Faraday Future stated that Jia’s return to sole leadership follows what the company described as a year-long operational transformation initiated after his appointment as Co-CEO in April 2025. According to the company, the transformation included strategic, operational, compliance, and capital market initiatives aimed at stabilizing business fundamentals and improving execution capabilities.

Among the developments highlighted was the implementation of a “Dual-Engine Strategy” combining embodied AI robotics and electric vehicle technologies. Faraday Future said its robotics business has shipped 68 units to date with positive unit gross margins. The company is targeting 200 units in cumulative deliveries by the end of June 2026 and projects shipments exceeding 1,000 units in 2026.

The company also noted that a U.S. Securities and Exchange Commission investigation lasting more than four years concluded without penalties, which it described as the removal of a significant historical challenge affecting the company’s progress.

Faraday Future indicated that the Board viewed Jia’s strategic leadership and execution capabilities as central to the company’s next growth phase. The company said the revised governance structure is expected to streamline decision-making, strengthen operational responsiveness, and improve organizational execution as the business attempts to scale production and restore investor confidence.
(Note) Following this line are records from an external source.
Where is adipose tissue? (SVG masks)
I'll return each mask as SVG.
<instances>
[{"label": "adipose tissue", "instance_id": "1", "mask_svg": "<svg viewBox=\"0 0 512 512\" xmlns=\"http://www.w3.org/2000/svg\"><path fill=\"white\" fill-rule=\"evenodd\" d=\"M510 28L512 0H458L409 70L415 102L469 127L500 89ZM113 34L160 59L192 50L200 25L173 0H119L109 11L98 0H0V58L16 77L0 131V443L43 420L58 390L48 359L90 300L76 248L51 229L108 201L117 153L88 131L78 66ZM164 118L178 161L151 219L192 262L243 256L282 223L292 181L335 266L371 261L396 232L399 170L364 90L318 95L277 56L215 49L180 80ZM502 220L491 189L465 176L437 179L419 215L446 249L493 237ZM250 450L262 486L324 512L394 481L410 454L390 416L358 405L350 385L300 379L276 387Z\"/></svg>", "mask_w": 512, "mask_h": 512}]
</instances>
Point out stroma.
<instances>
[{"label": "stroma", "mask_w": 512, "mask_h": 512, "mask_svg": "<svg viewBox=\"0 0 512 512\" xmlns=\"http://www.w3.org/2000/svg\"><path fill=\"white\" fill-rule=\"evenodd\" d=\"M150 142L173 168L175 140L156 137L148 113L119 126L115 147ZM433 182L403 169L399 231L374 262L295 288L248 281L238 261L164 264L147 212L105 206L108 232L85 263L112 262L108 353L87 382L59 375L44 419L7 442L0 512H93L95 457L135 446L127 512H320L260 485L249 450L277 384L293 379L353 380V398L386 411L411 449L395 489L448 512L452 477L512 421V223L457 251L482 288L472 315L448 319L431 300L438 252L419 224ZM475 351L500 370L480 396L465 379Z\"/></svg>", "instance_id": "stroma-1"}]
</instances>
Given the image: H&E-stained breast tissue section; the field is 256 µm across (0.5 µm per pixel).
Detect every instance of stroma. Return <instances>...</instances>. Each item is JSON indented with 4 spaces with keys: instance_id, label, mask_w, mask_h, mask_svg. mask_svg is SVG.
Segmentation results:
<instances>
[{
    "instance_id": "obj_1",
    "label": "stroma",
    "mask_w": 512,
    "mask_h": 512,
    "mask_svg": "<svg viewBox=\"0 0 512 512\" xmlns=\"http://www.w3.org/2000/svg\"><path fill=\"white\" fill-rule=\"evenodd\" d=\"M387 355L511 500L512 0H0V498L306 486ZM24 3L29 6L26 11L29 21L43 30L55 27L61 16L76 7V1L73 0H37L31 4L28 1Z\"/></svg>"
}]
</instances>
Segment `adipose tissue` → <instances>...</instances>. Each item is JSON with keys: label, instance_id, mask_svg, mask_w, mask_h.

From a strategic standpoint, the company believes Jia’s combined experience in intelligent electric vehicles, AI technologies, and the U.S. market positions him to accelerate commercialization efforts while reducing operational friction. The company also emphasized closer alignment between founding leadership and shareholder interests as part of its long-term capital strategy.

Faraday Future said the robotics division is entering a critical scale-up phase, particularly within the education market, where it claims first-mover advantages in humanoid and bionic robotics deployment.